Et les deux hommes, le casque sur le coeur, d'entonner l'hymne national chilien avec la foule enthousiaste.
Un homme protecteur
Robinson Marquez a autrefois travaillé avec Luis Urzua dans une mine à proximité, à Punta del Cobre. Il décrit un homme «très protecteur avec ses hommes.
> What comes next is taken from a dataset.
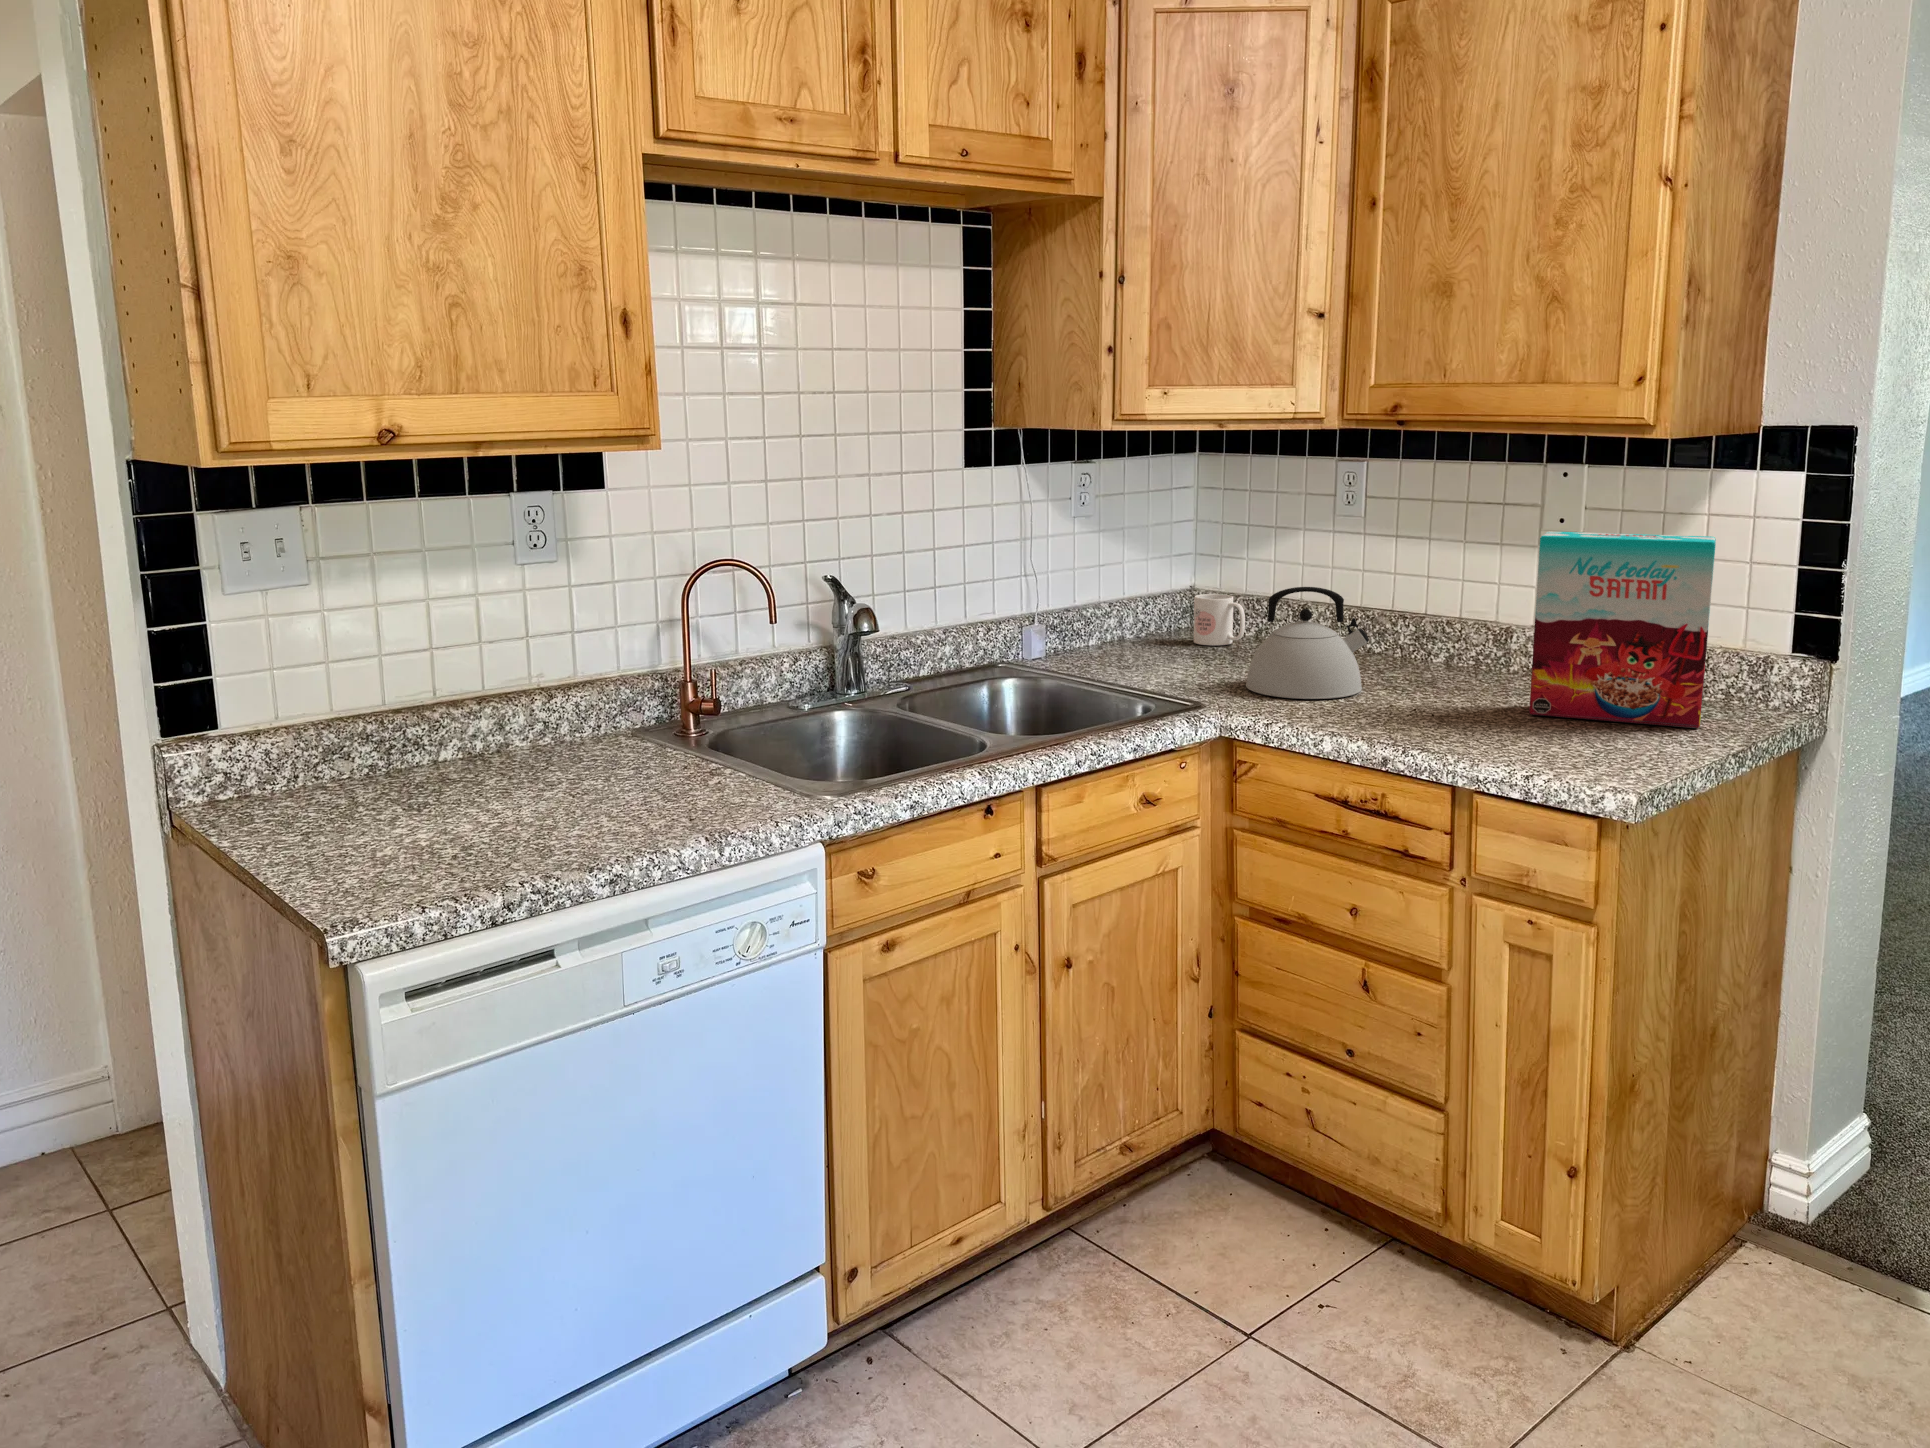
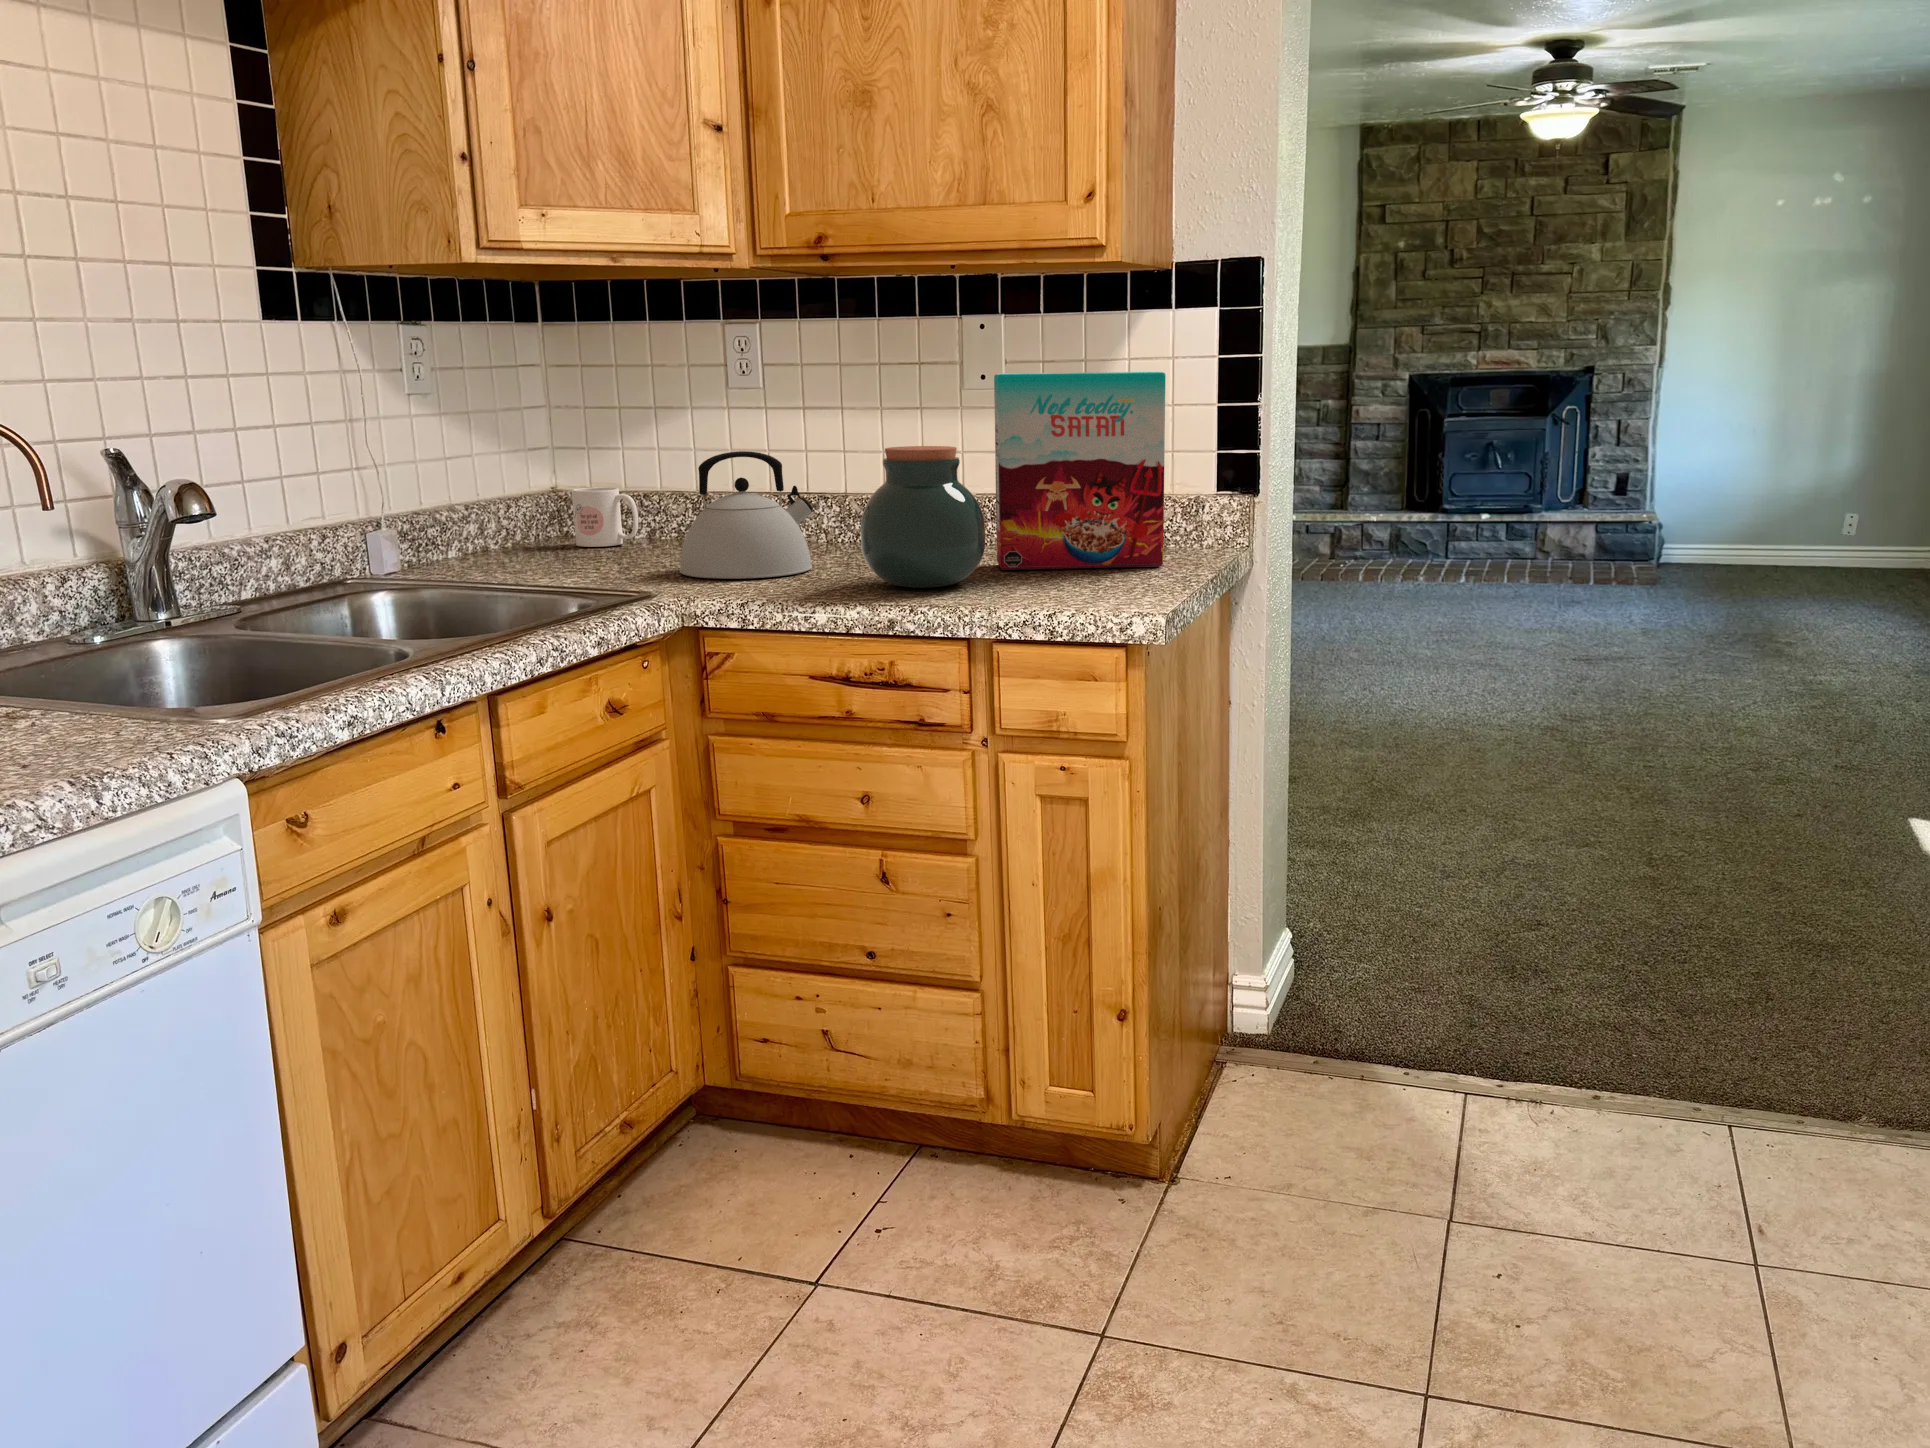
jar: none [1384,599,1502,730] -> present [861,446,985,588]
De toute évidence, il les aime» et n'aurait jamais quitté les lieux avant que tous soient en sécurité, ajoute-t-il.
Sous la houlette d'Urzua, les mineurs se sont rationnés pendant plus de deux semaines et demie, buvant de petites gorgées de lait et mangeant de minuscules quantités de thon, faisant ainsi durer des vivres d'urgence qui n'étaient prévus que pour 48 heures.
«Nous n'avions que peu de nourriture», a expliqué Luis Urzua mercredi soir. «Nous remercions Dieu d'avoir été capables de résister» à la tentation de ne pas tout manger d'un coup.
En plus de s'imposer ce régime de survie, les mineurs ont aussi limité l'usage des lampes de leurs casques, leur unique source de lumière avec quelques véhicules, se servant peu de ces derniers pour ne pas perdre en oxygène.
Un leader né
Luis Urzua, 31 ans d'expérience dans les mines, a expliqué qu'au moment où les secours avaient établi le premier contact via un trou étroit creusé jusqu'à leur refuge, les mineurs étaient si euphoriques que «chacun voulait serrer le marteau».
Et de décrire les difficultés des premiers jours, expliquant qu'il avait fallu attendre trois heures environ après l'effondrement que la poussière retombe, avant de pouvoir inspecter les lieux, observer l'endroit où les roches barraient désormais le principal point de sortie.
Il a dit avoir compris alors que l'attente serait longue: «J'ai vu [les roches effondrées]. Beaucoup pensaient que cela ne serait l'affaire que de deux jours. Mais quand je (les) ai vues, je savais qu'il en serait autrement.»
Luis Urzua est un leader né, «quelqu'un de calme, de professionnel», note Robinson Marquez. «C'est dans sa nature, c'est un don».